Graphite intercalation in the graphite-H2SO4-R (R = H2O, C2H5OH, C2H5COOH) systems

Abstract

The electrochemical behavior of graphite in polar solvent-H2SO4 electrolytes is studied in a wide range of H2SO4 concentrations. The results demonstrate that, with decreasing H2SO4 concentration, the charging curves become smoother and shift to higher potentials, the stage index increases, and intercalation compounds are more difficult to obtain. At H2SO4 concentrations of 50% and lower, graphite polarization is accompanied by a significant overoxidation, as evidenced by the anomalously small intercalate layer thicknesses: 7.75–7.85 A. Anodic polarization of graphite in electrolytes consisting of H2SO4 and a polar solvent (H2O and C2H5OH) follows the same mechanism as in the case of the formation of graphite bisulfate.

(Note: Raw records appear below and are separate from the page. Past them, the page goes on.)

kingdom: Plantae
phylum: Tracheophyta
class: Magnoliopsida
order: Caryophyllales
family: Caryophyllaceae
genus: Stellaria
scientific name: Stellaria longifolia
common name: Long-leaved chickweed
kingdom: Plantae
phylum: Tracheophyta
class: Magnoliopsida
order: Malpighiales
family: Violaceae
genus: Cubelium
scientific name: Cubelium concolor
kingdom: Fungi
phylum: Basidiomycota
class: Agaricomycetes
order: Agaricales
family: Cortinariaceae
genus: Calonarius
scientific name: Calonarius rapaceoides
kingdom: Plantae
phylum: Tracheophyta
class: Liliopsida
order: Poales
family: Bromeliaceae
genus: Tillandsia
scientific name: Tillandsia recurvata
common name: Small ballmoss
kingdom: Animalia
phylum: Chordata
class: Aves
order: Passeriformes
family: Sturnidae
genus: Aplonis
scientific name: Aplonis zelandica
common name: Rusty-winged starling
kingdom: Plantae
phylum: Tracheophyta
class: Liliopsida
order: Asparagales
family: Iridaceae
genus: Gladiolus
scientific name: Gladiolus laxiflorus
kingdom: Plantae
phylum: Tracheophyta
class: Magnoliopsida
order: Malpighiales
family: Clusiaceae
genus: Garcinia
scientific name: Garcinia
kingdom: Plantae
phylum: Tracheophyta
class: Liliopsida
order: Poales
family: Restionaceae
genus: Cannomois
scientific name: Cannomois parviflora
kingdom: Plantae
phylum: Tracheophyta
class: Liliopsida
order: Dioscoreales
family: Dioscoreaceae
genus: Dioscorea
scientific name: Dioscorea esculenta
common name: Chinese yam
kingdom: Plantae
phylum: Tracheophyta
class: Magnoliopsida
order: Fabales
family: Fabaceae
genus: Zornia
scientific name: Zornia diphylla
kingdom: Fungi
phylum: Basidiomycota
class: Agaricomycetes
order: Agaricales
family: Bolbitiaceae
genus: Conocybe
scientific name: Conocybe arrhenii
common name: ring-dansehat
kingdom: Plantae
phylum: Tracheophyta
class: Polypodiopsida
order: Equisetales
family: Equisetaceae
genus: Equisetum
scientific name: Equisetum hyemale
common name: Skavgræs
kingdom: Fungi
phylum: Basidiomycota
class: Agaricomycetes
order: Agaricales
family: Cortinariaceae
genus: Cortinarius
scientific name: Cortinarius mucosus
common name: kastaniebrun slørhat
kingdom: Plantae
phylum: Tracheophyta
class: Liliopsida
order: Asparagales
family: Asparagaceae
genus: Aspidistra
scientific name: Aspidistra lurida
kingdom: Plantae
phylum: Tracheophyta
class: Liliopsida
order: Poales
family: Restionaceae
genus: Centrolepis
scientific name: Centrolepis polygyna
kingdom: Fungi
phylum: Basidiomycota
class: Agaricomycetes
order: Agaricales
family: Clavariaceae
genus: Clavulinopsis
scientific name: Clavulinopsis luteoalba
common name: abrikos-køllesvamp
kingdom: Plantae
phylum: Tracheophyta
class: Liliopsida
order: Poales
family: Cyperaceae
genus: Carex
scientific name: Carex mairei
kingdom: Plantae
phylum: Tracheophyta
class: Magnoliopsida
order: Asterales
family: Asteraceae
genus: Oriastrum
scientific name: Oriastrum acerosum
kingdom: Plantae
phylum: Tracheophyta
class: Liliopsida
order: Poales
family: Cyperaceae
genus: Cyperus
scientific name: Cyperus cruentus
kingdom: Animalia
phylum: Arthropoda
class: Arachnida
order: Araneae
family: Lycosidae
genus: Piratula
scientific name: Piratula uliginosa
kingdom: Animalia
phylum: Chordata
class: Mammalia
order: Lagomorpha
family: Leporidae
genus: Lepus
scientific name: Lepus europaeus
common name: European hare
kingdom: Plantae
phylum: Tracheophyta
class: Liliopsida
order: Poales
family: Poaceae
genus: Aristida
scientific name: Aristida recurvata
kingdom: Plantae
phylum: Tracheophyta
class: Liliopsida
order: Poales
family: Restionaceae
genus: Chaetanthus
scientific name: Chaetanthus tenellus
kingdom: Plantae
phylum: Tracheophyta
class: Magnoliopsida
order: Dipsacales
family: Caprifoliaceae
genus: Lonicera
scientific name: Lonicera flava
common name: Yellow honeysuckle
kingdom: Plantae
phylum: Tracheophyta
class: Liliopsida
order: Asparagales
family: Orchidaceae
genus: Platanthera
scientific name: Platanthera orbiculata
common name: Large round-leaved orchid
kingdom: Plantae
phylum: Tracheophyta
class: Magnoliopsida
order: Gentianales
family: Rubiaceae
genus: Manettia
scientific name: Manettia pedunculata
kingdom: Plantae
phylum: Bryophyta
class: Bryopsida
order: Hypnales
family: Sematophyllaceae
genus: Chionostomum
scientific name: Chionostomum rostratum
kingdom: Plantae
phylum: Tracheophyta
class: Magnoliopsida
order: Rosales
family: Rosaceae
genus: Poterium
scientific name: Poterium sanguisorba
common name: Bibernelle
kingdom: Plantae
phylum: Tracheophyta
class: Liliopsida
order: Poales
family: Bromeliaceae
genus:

In going from water to C2H5OH, a less polar solvent, the intercalation threshold increases from 30 to 70% H2SO4. It is shown using a set of characterization techniques that, in the graphite-H2SO4-R (R = H2O, C2H5OH) systems, the solvent is not intercalated into graphite. Stage I–III ternary graphite intercalation compounds (TGICs) are synthesized for the first time in the graphite-H2SO4-C2H5COOH system: stage I TGICs at H2SO4 concentrations above 70%, stage II in the range 30–70% H2SO4, and stage III at H2SO4 concentrations down to 10%. The intercalate layer thickness in the TGICs is 7.94 A. The mechanism of TGIC formation in this system is shown to differ from those in mixtures of H2SO4 and other organic acids. Thermal analysis in combination with spectroscopic analysis of gaseous products provides clear evidence for intercalation of propionic acid into the TGIC and indicates that the thermal stability of this compound is lower than that of graphite bisulfate.